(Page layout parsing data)
»»

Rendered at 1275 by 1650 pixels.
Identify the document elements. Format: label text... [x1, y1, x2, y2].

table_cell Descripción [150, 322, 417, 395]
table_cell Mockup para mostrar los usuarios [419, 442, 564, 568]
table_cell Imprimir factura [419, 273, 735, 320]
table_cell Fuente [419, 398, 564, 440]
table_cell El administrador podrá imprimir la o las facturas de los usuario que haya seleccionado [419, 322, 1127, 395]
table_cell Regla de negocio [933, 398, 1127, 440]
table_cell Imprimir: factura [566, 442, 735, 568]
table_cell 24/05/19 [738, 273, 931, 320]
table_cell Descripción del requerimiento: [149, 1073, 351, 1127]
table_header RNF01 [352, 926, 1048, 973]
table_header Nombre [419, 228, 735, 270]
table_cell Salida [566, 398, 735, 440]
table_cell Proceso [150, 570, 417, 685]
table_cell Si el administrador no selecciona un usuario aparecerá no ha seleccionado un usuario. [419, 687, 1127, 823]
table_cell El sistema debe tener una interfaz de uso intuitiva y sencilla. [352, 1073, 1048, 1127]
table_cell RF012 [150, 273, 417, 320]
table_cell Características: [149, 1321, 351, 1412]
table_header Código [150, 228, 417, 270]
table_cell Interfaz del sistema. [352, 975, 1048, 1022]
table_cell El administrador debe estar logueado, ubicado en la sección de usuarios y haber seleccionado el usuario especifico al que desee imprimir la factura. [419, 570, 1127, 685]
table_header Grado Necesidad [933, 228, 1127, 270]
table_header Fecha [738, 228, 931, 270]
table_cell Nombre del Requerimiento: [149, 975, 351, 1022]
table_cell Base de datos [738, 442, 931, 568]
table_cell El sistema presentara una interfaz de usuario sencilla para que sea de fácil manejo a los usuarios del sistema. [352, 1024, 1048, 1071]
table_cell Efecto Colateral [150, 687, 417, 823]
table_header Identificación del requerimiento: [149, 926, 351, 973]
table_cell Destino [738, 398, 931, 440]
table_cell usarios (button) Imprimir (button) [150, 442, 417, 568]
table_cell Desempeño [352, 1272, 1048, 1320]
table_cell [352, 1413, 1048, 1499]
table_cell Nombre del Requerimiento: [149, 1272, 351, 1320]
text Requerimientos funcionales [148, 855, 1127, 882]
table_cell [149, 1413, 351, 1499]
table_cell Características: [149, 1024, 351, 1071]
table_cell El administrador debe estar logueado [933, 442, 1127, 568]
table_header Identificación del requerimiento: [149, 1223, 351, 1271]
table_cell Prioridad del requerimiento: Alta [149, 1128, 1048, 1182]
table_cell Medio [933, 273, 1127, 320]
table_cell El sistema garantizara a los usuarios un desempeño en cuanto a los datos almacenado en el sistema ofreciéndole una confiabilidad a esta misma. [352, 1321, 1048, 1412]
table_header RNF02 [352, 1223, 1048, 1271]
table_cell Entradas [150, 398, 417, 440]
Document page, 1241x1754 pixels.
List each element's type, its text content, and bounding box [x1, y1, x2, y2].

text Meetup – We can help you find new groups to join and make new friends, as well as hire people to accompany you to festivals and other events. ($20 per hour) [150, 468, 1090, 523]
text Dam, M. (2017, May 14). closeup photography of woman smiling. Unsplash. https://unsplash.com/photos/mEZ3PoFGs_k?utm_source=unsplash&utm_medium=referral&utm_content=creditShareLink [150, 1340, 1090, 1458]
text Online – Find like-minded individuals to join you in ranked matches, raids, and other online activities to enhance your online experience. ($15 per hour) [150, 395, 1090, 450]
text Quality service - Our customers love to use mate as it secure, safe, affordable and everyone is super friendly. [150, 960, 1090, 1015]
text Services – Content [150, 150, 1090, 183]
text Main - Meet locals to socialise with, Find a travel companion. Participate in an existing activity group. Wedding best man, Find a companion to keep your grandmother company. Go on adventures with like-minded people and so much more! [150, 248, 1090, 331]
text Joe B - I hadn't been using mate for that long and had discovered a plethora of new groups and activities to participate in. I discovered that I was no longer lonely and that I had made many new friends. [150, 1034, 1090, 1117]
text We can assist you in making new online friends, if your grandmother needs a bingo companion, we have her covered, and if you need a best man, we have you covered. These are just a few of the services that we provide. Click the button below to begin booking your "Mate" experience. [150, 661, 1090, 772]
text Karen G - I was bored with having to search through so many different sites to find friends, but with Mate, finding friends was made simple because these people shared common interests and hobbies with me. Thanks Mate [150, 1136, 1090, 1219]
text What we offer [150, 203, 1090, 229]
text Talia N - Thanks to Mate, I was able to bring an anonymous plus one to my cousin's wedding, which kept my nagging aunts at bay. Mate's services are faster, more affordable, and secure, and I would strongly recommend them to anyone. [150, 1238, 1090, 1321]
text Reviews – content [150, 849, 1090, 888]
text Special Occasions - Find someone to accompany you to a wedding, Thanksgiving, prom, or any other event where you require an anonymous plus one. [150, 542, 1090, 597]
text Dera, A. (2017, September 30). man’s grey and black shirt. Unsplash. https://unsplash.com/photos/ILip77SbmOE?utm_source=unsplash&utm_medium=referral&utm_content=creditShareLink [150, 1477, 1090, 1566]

««

§ Task item:
Some lines of the data may hold the word "usuarios". Say how many do, with nothing else.

§ Answer box:
4